- Opening Delimiter -

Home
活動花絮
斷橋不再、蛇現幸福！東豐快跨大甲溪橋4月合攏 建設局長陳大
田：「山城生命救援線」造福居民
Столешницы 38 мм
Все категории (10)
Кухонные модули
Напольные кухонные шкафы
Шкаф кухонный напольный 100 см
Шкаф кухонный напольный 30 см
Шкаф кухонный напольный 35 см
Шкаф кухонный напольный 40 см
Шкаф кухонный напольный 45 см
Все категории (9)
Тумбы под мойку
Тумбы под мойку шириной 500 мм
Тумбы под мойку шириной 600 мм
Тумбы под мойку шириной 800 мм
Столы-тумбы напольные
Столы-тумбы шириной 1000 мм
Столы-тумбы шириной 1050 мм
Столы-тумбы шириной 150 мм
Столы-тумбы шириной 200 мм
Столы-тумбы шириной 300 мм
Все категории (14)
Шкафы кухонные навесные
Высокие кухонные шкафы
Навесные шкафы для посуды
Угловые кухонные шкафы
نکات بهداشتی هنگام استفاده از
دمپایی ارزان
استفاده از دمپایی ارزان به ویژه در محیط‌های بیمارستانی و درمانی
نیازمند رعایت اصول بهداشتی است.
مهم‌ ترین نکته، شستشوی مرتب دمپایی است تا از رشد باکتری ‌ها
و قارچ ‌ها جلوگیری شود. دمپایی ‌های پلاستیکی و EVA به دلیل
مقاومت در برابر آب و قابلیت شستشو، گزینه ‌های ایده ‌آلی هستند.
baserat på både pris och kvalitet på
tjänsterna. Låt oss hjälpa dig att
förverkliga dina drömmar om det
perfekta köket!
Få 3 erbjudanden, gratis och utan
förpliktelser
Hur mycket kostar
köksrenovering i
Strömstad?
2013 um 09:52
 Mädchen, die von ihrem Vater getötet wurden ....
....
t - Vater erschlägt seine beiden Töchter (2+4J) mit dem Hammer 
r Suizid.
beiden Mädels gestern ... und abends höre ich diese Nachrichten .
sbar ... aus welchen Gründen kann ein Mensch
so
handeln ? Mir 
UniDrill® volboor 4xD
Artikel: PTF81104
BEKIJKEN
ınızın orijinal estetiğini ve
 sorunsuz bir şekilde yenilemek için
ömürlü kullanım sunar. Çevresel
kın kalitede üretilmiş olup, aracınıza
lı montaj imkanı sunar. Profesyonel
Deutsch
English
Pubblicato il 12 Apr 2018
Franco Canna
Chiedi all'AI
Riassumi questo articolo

- Closing Delimiter -

# EXERCISE DESCRIPTION:
Work out how many lines in the entries above include the word "استفاده". Respond with only the number.

# EXERCISE OUTPUT:
2